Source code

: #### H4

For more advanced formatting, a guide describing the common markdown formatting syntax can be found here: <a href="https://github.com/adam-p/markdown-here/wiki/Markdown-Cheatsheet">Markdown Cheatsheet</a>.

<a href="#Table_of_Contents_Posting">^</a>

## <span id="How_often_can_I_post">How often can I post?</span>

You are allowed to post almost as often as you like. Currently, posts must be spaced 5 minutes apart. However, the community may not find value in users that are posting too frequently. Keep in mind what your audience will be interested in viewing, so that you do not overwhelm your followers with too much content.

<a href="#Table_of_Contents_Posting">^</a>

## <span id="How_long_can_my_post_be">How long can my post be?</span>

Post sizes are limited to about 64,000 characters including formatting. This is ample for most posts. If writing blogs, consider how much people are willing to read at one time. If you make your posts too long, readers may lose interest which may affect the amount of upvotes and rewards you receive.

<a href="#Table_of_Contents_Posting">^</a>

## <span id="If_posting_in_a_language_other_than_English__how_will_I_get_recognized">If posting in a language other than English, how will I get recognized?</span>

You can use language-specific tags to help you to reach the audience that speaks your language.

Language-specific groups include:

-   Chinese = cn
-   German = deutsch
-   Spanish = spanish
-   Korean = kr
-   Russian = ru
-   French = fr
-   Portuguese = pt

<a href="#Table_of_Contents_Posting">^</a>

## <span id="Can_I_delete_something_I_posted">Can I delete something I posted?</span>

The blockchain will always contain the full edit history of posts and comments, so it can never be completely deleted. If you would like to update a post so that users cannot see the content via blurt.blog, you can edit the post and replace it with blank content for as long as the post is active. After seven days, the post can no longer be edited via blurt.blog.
┄┄┄┄┄┄
### Task brief:
Using the entries above, return each line in which the word "specific" occurs.

### Solution to the problem:
You can use language-specific tags to help you to reach the audience that speaks your language.
Language-specific groups include:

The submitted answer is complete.